ANZ filed thi application for a license in March, after the Supreme Court ruled that the MIC should reconsider its 2003 decision to deny ANZ registration under Zimbabwe's repressive media laws.

AUGUST 12, 2005
Updated: December 1, 2005

Kelvin Jakachira, Daily News


Jakachira, accused of working without accreditation for the banned Daily News, went on trial in a Harare court, according to his lawyer and the Media Institute for Southern Africa (MISA). Jakachira faced up to two years in prison in what was seen as a test case for other former Daily News journalists.

Jakachira was accused of working for the banned paper between January and September 2003 without the government license required by the Access to Information and Protection of Privacy Act (AIPPA).

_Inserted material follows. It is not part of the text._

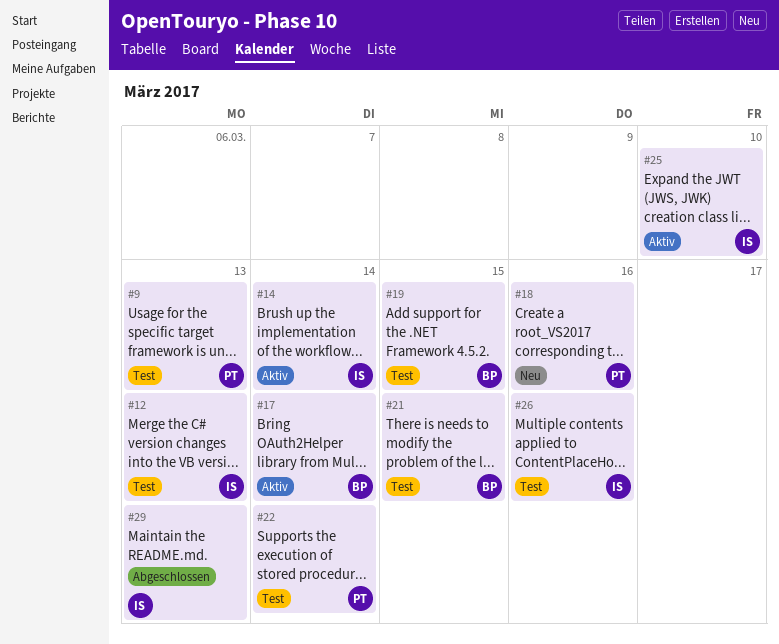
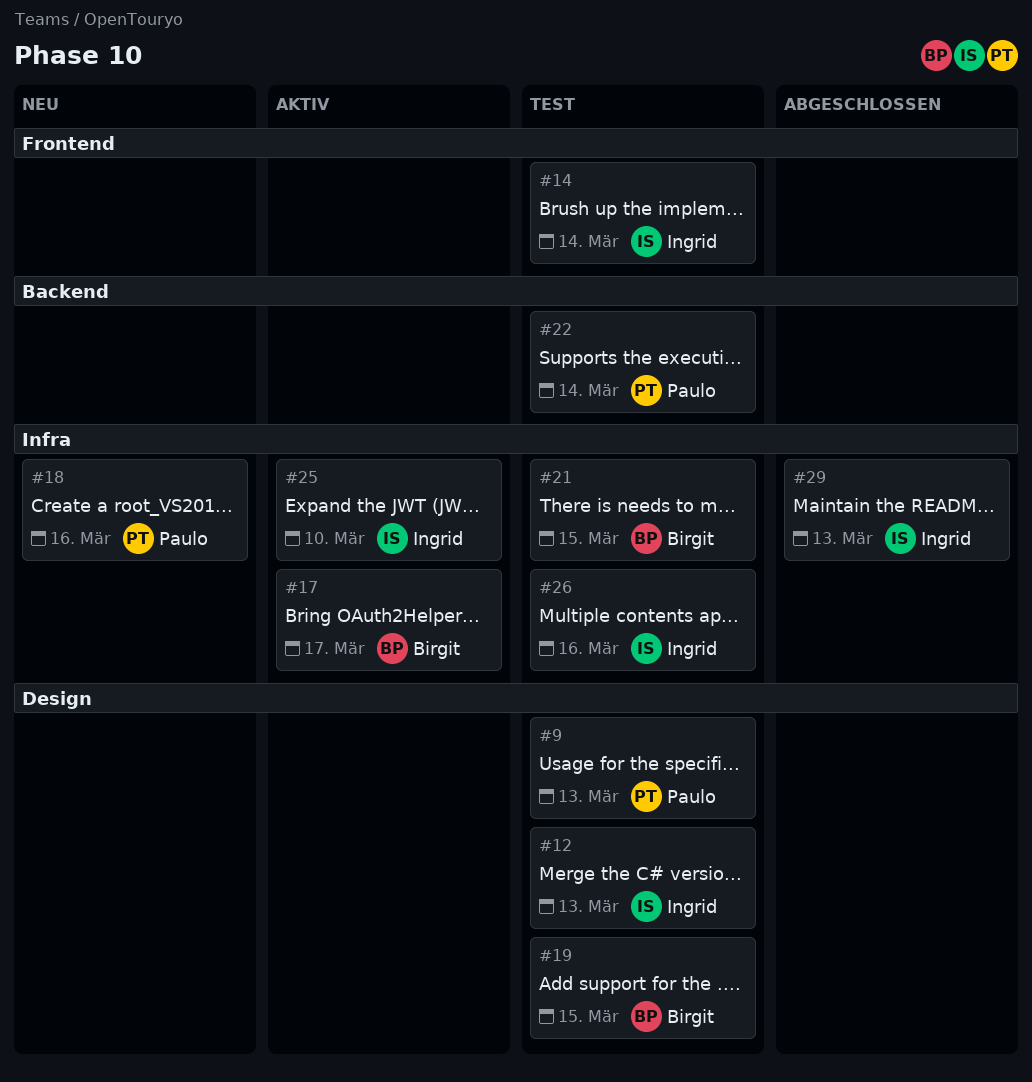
#14, status: Aktiv -> Test
#17, due: Mar 14 -> Mar 17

The Daily News, Zimbabwe's only independent daily, was forced to close in September 2003 after the Supreme Court ruled that it was operating illegally under AIPPA.

Jakachira's lawyer, Beatrice Mtetwa, told CPJ the defense presented evidence that her client had applied for a license from the government-controlled Media and Information Commission (MIC), but received no reply—meaning that he was not operating illegally under AIPPA. MIC chairman Mahoso Tafataona argued that his agency could not accredit Jakachira to work for the Daily News because it was a banned publication, she said.

On August 31, the court acquitted Jakachira of working without accreditation, in what local observers called an important precedent for other former Daily News journalists, many of whom face similar charges. Magistrate Prisca Chigumba ruled that Jakachira had applied for accreditation in accordance with AIPPA, but had received no response from the government. Chigumba ruled that the journalist was entitled to work while awaiting the outcome of his application.

AIPPA makes it a criminal offense for media outlets and individual journalists to work without accreditation from the MIC. The charge of working without a license carries a prison sentence of up to two years, but no journalist has yet been convicted under the repressive law. Since AIPPA became law in 2002, the government of President Robert Mugabe has used it to detain and harass dozens of critical journalists, and to shut down four newspapers, including the Daily News and the Daily News on Sunday.

AUGUST 12, 2005
Posted September 12, 2005

Willie Mponda, The Sun

Mponda, editor of community newspaper The Sun in the central town of Gweru, was convicted of publishing false information "prejudicial to the state" under the repressive Public Order and Security Act (POSA), according to local sources. He was fined Zimbabwean $100,000 (U.S. $5), which he paid, according to the Media Institute for Southern Africa (MISA). The offense under POSA carries a potential prison term of up to five years, MISA reported.

The charge stemmed from a June article in The Sun alleging that a local woman committed suicide after the police destroyed her telephone shop during a nationwide government campaign to destroy "illegal" structures. The operation, known as Operation Restore Order, leveled vast swaths of residential areas, leaving thousands of people homeless. Many local and international observers accused the government of targeting opposition supporters, who are mostly based in Zimbabwe's cities.

In Mponda's trial, the state denied the destruction of the telephone shop and said that no Gweru woman committed suicide as a result of the destruction. The Sun had printed a retraction of the story, which the government claimed proved Mponda's guilt, according to MISA. Mponda had pleaded not guilty to the charge.

Although many journalists have been charged under POSA, Mponda was the first to be convicted under its provisions since the law's enactment in 2002.